He came to Charles City through a career at Cambrex in 2013. Here he found “the love of my life,” Emily, and decided to stay in Iowa.

“He will add some authenticity to it,” Davidson said.  “It won’t just be our regular brats and sauerkraut. it will be something wonderful, I’m sure, so I’m really thrilled about that.”

The cuisine for the festival will include an appetizer of two kinds of Lefse rolls; dried beef with horseradish and lox with sour cream and chopped chives.

The main course will be Choucroute Garnie, which is a world-famous dish from the border of Germany and France that consists of sauerkraut braised in white wine with potatoes, bratwurst, bacon and smoked pork chops. It is spiced with apples, caraway seeds and juniper berries to enhance the flavors.

For dessert, Holberg will offer ”Ingrid’s inkokta päron,” which is pears in a red vinegar syrup — an old Swedish recipe. The pears will be served with ice cream.

Upbeat polka music will accentuate the meal. Polka Proste is a six- or seven-piece polka band made up of local musicians, and the group has been around since 1981.

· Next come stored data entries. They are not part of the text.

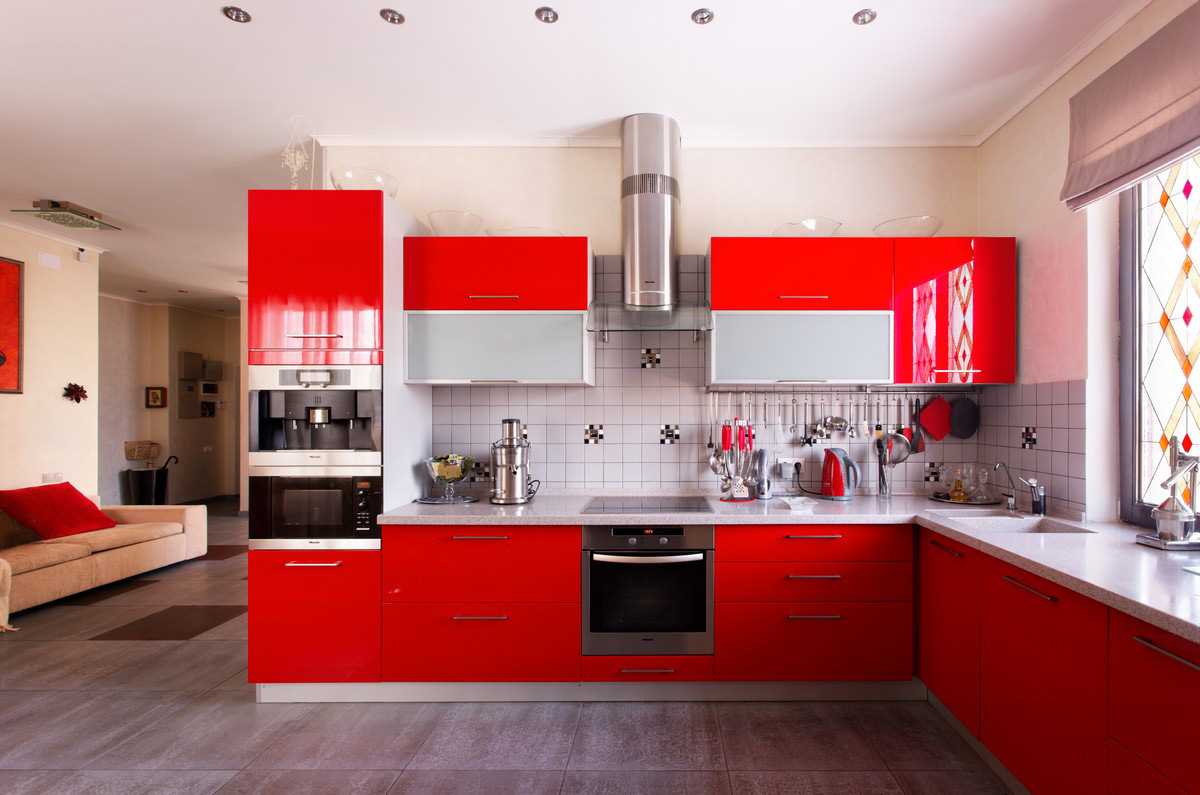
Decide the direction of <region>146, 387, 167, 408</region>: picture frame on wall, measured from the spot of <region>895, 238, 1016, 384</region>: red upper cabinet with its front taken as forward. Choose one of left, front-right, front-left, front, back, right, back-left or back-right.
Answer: right

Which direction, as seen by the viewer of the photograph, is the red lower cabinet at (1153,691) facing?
facing the viewer and to the left of the viewer

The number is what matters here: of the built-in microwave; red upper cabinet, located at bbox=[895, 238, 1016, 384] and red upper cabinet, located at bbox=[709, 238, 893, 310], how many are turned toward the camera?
3

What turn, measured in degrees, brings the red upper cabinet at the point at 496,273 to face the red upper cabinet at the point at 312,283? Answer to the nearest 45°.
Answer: approximately 90° to its right

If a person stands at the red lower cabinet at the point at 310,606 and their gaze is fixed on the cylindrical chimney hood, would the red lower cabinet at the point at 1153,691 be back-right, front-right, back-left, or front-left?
front-right

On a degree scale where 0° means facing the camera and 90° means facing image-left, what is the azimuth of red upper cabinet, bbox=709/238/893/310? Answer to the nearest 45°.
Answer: approximately 0°

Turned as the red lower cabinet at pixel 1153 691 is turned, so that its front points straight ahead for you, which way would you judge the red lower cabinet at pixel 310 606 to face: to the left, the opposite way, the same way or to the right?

“Uff da” is a Norwegian expression, literally translated to mean “ouch” or “ouch, then.” The two words are used to express surprise, astonishment, exhaustion, relief and sometimes dismay. “Uff da” can also be used as an alternative for many common obscenities — or pretty much to fill dead air whenever the speaker wants to use it.

Davidson said that when she moved to Charles City there was a small amount of culture shock, as her background is mostly Celtic.

“It was an interesting experience to me, moving here and being among Americans — but there was a little bit of a cultural difference there,” she said. “I thought we should have some kind of festival, like an Oktoberfest. These wonderful German and Norwegian people here take time to celebrate the diversity of everyone else here, but they don’t celebrate themselves.”

She talked with some German and Norwegian friends about it, and ‘Uff Da Fruehling” was born.

Davidson said that since you don’t know around here from one day to the next if it’s going to be warm or cold, the name “Uff Da Fruehling” essentially means “maybe it’s spring, maybe not.”